*Work order*
The lines to extract run from the start of the records through the line with "Investments are reported", both ends included; drop the pictures.
*** Extracted entries Section Begins ***
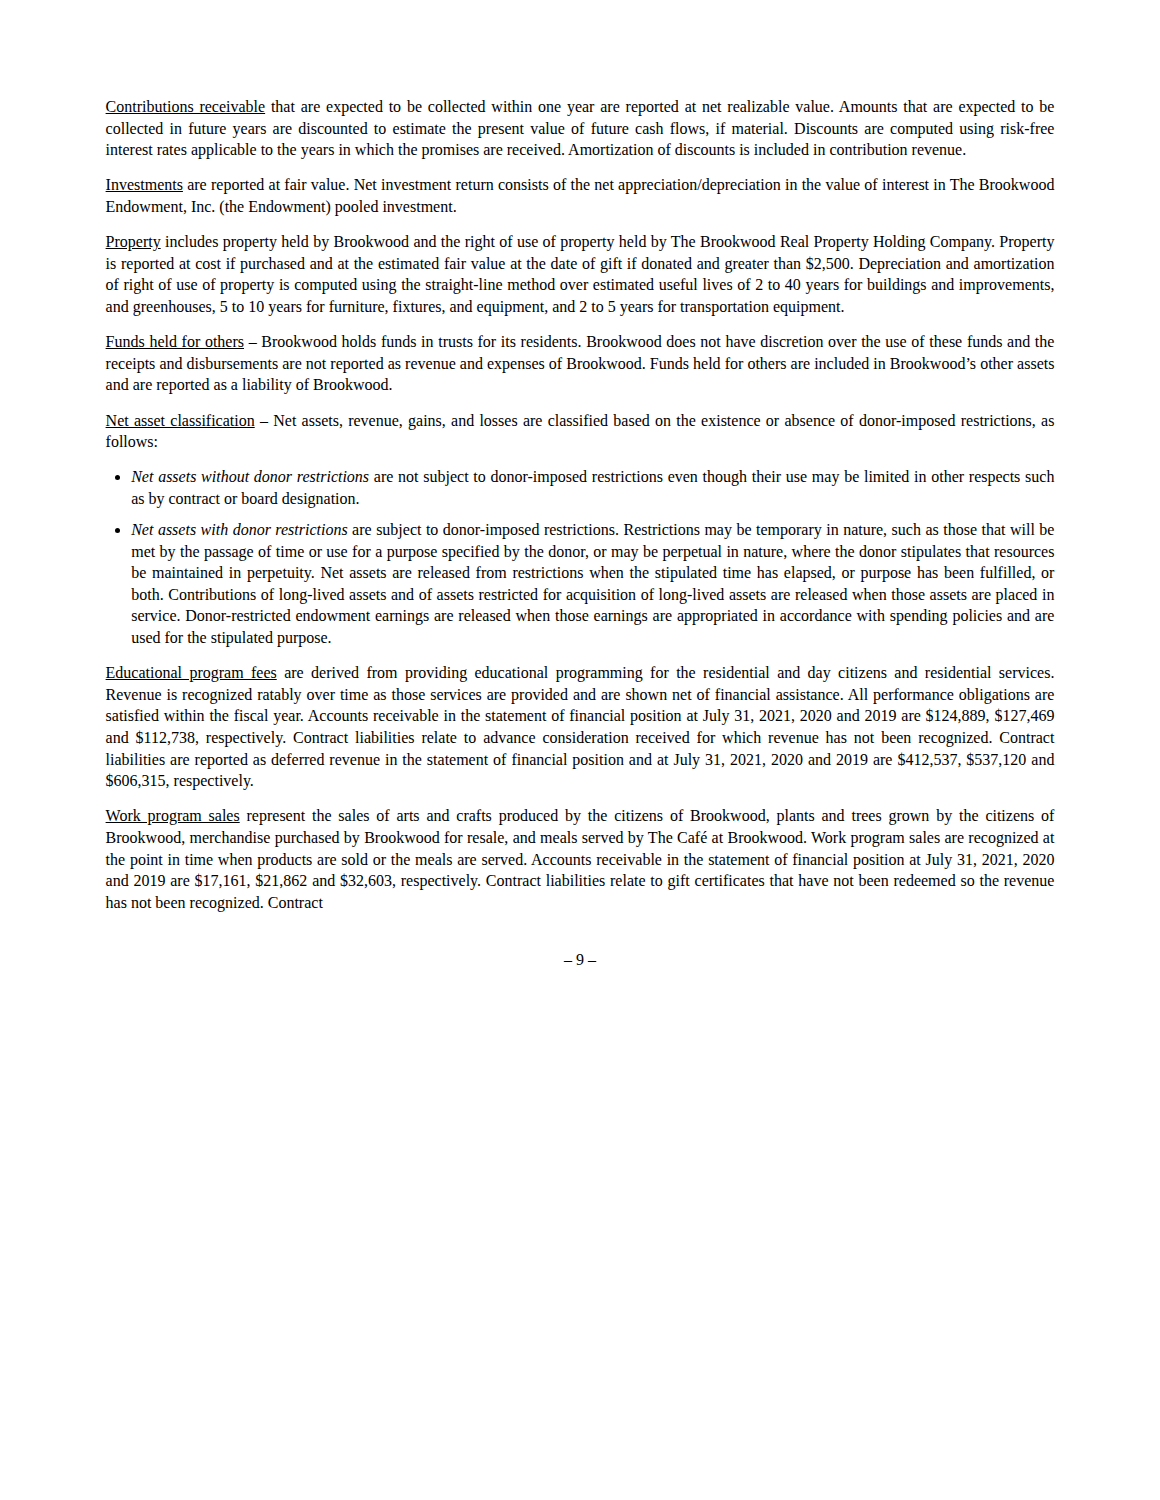Contributions receivable that are expected to be collected within one year are reported at net realizable value. Amounts that are expected to be collected in future years are discounted to estimate the present value of future cash flows, if material. Discounts are computed using risk-free interest rates applicable to the years in which the promises are received. Amortization of discounts is included in contribution revenue.
Investments are reported at fair value. Net investment return consists of the net appreciation/depreciation in the value of interest in The Brookwood Endowment, Inc. (the Endowment) pooled investment.
Property includes property held by Brookwood and the right of use of property held by The Brookwood Real Property Holding Company. Property is reported at cost if purchased and at the estimated fair value at the date of gift if donated and greater than $2,500. Depreciation and amortization of right of use of property is computed using the straight-line method over estimated useful lives of 2 to 40 years for buildings and improvements, and greenhouses, 5 to 10 years for furniture, fixtures, and equipment, and 2 to 5 years for transportation equipment.
Funds held for others – Brookwood holds funds in trusts for its residents. Brookwood does not have discretion over the use of these funds and the receipts and disbursements are not reported as revenue and expenses of Brookwood. Funds held for others are included in Brookwood’s other assets and are reported as a liability of Brookwood.
Net asset classification – Net assets, revenue, gains, and losses are classified based on the existence or absence of donor-imposed restrictions, as follows:
Net assets without donor restrictions are not subject to donor-imposed restrictions even though their use may be limited in other respects such as by contract or board designation.
Net assets with donor restrictions are subject to donor-imposed restrictions. Restrictions may be temporary in nature, such as those that will be met by the passage of time or use for a purpose specified by the donor, or may be perpetual in nature, where the donor stipulates that resources be maintained in perpetuity. Net assets are released from restrictions when the stipulated time has elapsed, or purpose has been fulfilled, or both. Contributions of long-lived assets and of assets restricted for acquisition of long-lived assets are released when those assets are placed in service. Donor-restricted endowment earnings are released when those earnings are appropriated in accordance with spending policies and are used for the stipulated purpose.
Educational program fees are derived from providing educational programming for the residential and day citizens and residential services. Revenue is recognized ratably over time as those services are provided and are shown net of financial assistance. All performance obligations are satisfied within the fiscal year. Accounts receivable in the statement of financial position at July 31, 2021, 2020 and 2019 are $124,889, $127,469 and $112,738, respectively. Contract liabilities relate to advance consideration received for which revenue has not been recognized. Contract liabilities are reported as deferred revenue in the statement of financial position and at July 31, 2021, 2020 and 2019 are $412,537, $537,120 and $606,315, respectively.
Work program sales represent the sales of arts and crafts produced by the citizens of Brookwood, plants and trees grown by the citizens of Brookwood, merchandise purchased by Brookwood for resale, and meals served by The Café at Brookwood. Work program sales are recognized at the point in time when products are sold or the meals are served. Accounts receivable in the statement of financial position at July 31, 2021, 2020 and 2019 are $17,161, $21,862 and $32,603, respectively. Contract liabilities relate to gift certificates that have not been redeemed so the revenue has not been recognized. Contract
– 9 –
*** Extracted entries Section Ends ***
*Exercise solution*
Contributions receivable that are expected to be collected within one year are reported at net realizable value. Amounts that are expected to be collected in future years are discounted to estimate the present value of future cash flows, if material. Discounts are computed using risk-free interest rates applicable to the years in which the promises are received. Amortization of discounts is included in contribution revenue.
Investments are reported at fair value. Net investment return consists of the net appreciation/depreciation in the value of interest in The Brookwood Endowment, Inc. (the Endowment) pooled investment.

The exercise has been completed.